=== Begin Enclosure ===
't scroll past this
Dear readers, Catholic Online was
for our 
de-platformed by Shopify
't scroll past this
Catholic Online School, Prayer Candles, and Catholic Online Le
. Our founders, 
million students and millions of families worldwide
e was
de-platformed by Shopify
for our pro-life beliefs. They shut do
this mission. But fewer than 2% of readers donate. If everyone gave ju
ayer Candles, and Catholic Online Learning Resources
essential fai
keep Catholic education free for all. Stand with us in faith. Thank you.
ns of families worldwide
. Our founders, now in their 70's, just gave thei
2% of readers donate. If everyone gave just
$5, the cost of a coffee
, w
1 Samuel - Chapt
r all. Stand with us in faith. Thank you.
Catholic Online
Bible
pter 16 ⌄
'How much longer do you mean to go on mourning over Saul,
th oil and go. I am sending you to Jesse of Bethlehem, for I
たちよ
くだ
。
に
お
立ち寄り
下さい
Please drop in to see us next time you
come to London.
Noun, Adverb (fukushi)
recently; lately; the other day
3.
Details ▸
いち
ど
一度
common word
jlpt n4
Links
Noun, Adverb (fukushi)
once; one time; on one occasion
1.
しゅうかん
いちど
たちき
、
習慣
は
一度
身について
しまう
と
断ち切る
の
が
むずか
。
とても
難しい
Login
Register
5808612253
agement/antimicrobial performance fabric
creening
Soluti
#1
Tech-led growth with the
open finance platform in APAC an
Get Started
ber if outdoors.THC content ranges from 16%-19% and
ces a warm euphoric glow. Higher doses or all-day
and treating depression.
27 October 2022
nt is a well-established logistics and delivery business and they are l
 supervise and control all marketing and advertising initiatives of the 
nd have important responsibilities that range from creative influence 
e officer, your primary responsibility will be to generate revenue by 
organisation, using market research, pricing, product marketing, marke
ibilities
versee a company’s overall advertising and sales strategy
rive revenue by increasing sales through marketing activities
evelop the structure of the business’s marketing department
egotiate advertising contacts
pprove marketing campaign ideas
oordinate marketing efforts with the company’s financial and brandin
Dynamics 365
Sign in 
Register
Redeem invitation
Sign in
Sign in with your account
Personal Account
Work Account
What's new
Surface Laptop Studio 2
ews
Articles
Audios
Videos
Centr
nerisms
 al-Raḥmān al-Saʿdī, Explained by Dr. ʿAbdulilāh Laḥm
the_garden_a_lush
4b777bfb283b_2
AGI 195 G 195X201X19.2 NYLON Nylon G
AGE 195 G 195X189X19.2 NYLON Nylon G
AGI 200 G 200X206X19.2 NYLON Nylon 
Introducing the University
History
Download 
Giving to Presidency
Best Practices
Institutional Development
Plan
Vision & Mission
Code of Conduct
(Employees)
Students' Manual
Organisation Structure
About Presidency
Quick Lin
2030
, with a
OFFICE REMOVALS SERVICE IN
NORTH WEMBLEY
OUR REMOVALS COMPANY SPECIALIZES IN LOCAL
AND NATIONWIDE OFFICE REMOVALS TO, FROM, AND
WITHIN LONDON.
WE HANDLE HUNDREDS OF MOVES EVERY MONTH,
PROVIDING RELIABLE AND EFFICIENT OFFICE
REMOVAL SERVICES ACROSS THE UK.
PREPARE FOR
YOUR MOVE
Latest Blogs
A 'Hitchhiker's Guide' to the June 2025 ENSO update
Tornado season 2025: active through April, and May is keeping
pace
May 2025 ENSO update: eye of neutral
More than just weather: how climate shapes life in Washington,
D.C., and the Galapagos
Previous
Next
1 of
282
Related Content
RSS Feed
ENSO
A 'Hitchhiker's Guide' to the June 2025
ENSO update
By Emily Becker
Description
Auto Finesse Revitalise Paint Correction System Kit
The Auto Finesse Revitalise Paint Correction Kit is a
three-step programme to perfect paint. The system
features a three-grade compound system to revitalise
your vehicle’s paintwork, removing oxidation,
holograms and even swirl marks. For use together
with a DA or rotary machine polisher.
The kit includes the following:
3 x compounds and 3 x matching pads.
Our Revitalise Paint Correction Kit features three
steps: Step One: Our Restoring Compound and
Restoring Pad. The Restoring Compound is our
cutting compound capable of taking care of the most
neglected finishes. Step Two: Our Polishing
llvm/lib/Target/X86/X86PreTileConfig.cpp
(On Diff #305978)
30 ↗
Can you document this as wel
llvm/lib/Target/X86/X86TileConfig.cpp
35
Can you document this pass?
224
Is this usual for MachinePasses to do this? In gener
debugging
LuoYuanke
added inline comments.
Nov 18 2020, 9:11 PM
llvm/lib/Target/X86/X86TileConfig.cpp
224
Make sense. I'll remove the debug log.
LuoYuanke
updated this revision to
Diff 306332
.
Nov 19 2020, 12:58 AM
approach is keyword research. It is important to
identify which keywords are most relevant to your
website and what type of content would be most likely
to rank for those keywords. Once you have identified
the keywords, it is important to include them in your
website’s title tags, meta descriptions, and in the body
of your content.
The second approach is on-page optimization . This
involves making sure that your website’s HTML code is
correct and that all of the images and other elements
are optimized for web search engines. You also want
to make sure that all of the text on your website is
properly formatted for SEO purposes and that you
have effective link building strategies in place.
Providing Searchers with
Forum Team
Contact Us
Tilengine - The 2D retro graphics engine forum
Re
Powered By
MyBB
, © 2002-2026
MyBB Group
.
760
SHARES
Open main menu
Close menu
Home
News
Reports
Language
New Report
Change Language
=== End Enclosure ===
## [DIRECTIVE]
Return a word-for-word copy of the lines above from the one holding "D.C., and the Galapagos" through the one holding "involves making sure", with both of them included and nothing besides.

## [EXERCISE OUTPUT]
D.C., and the Galapagos
Previous
Next
1 of
282
Related Content
RSS Feed
ENSO
A 'Hitchhiker's Guide' to the June 2025
ENSO update
By Emily Becker
Description
Auto Finesse Revitalise Paint Correction System Kit
The Auto Finesse Revitalise Paint Correction Kit is a
three-step programme to perfect paint. The system
features a three-grade compound system to revitalise
your vehicle’s paintwork, removing oxidation,
holograms and even swirl marks. For use together
with a DA or rotary machine polisher.
The kit includes the following:
3 x compounds and 3 x matching pads.
Our Revitalise Paint Correction Kit features three
steps: Step One: Our Restoring Compound and
Restoring Pad. The Restoring Compound is our
cutting compound capable of taking care of the most
neglected finishes. Step Two: Our Polishing
llvm/lib/Target/X86/X86PreTileConfig.cpp
(On Diff #305978)
30 ↗
Can you document this as wel
llvm/lib/Target/X86/X86TileConfig.cpp
35
Can you document this pass?
224
Is this usual for MachinePasses to do this? In gener
debugging
LuoYuanke
added inline comments.
Nov 18 2020, 9:11 PM
llvm/lib/Target/X86/X86TileConfig.cpp
224
Make sense. I'll remove the debug log.
LuoYuanke
updated this revision to
Diff 306332
.
Nov 19 2020, 12:58 AM
approach is keyword research. It is important to
identify which keywords are most relevant to your
website and what type of content would be most likely
to rank for those keywords. Once you have identified
the keywords, it is important to include them in your
website’s title tags, meta descriptions, and in the body
of your content.
The second approach is on-page optimization . This
involves making sure that your website’s HTML code is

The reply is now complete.